Ces photos devraient très prochainement faire l'objet d'une exposition, en partenariat avec la fondation Abbé Pierre qui soutient le projet. « L'initiative de Luigi Li a ceci d'intéressant qu'elle a été imaginée et développée avec les personnes à la rue elles-mêmes. Elle détourne subtilement le propos en étant respectueuse des personnes. Le recours à l'humour, voire l'autodérision, est une vraie idée forte qui respecte la dignité de chacun ce qui est un aspect primordial pour la Fondation dans son action au quotidien. La grande force est, par l'impact de ces accroches drôles et décalées, de rendre visibles des personnes dont on doit déplorer justement qu'elles deviennent invisibles avec le temps, alors que nous passons auprès d'elles dons nos rues, nos parcs, nos gares…», commente Yves Colin, directeur de la communication de la fondation, pour Citazine. «Souvent, des initiatives de soutien des personnes à la rue ou mal logées sont prises avec une véritable empathie, avec l'envie de faire quelque chose pour les aider, avec une générosité naturelle… mais elles sont parfois maladroites car elles stigmatisent ou instrumentalisent des personnes qui sont déjà en très grande précarité. Ce qui est particulièrement positif avec Luigi, c'est le respect des personnes qui était un préalable.», poursuit-il. 
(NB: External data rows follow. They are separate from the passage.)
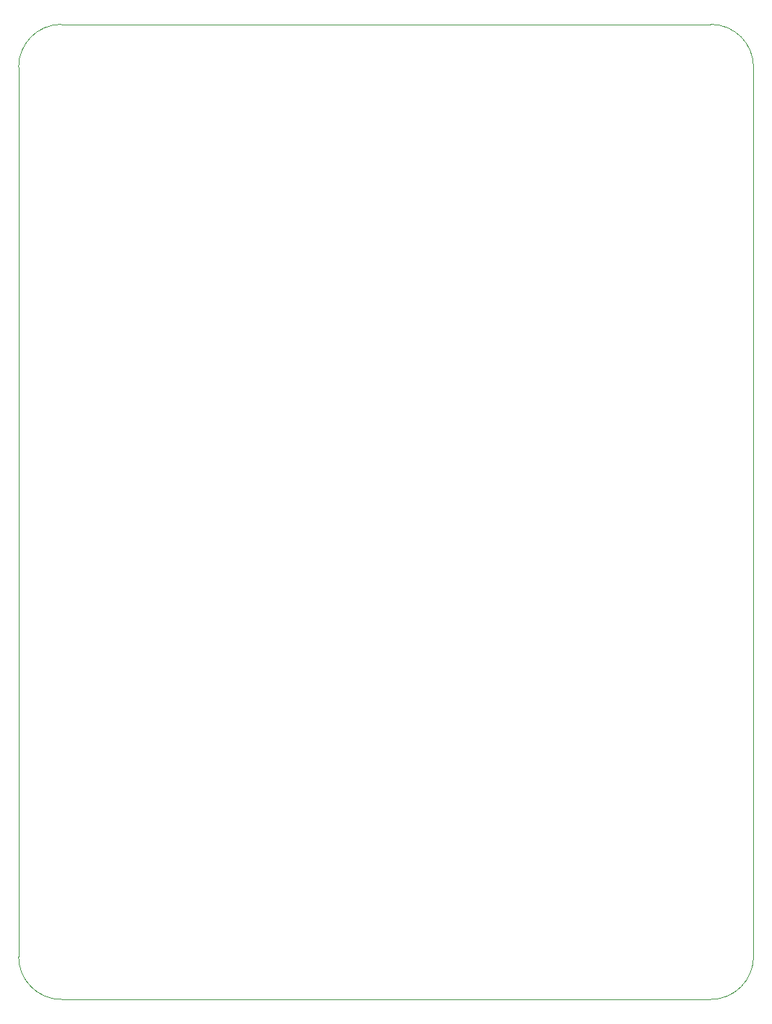
<source format=gm1>
G04 #@! TF.GenerationSoftware,KiCad,Pcbnew,(5.1.10)-1*
G04 #@! TF.CreationDate,2021-09-06T19:40:46-04:00*
G04 #@! TF.ProjectId,Lithium_Ion_Pack,4c697468-6975-46d5-9f49-6f6e5f506163,A0*
G04 #@! TF.SameCoordinates,Original*
G04 #@! TF.FileFunction,Profile,NP*
%FSLAX46Y46*%
G04 Gerber Fmt 4.6, Leading zero omitted, Abs format (unit mm)*
G04 Created by KiCad (PCBNEW (5.1.10)-1) date 2021-09-06 19:40:46*
%MOMM*%
%LPD*%
G01*
G04 APERTURE LIST*
G04 #@! TA.AperFunction,Profile*
%ADD10C,0.050000*%
G04 #@! TD*
G04 APERTURE END LIST*
D10*
X100500000Y-45250000D02*
G75*
G02*
X105500000Y-40250000I5000000J0D01*
G01*
X105500000Y-154250000D02*
G75*
G02*
X100500000Y-149250000I0J5000000D01*
G01*
X186500000Y-149250000D02*
G75*
G02*
X181500000Y-154250000I-5000000J0D01*
G01*
X181500000Y-40250000D02*
G75*
G02*
X186500000Y-45250000I0J-5000000D01*
G01*
X100500000Y-45250000D02*
X100500000Y-149250000D01*
X181500000Y-40250000D02*
X105500000Y-40250000D01*
X186500000Y-149250000D02*
X186500000Y-45250000D01*
X105500000Y-154250000D02*
X181500000Y-154250000D01*
M02*

</source>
Un Sourire SVP | Photo Little Shao

Quand il va à la rencontre des SDF, ce qui frappe Luigi Li, c’est leur capacité à garder leur sens de l’humour, à rire de leur situation si difficile. « Mon regard a changé. On les imagine désabusés et quand tu leur parles, ils sont réceptifs, ils rient, ils font des vannes. Durant toutes nos discussions ensemble, on a toujours eu au moins un fou rire. On le voit sur les photos, ils sont tous souriants. Ils ne prennent pas de pause. C’est naturel, tout est spontané. Et vraiment, ça te remet à ta place. » 

Luigi Li veut en tout cas continuer à aller à la rencontre des personnes sans abris. Et espère faire vivre le projet au-delà delà du TumblR et de l'exposition. « J'ai été contacté par des gens de Marseille, de Suisse, du Canada ! ». Il se défend d'être un humoriste engagé. Avec Un sourire SVP, il voulait simplement montrer qu’aider les autres, c’est facile. 

> "Un sourire, SVP", jusqu'au 17 novembre au Point Ephémère, 200, quai de Valmy, Paris 10è.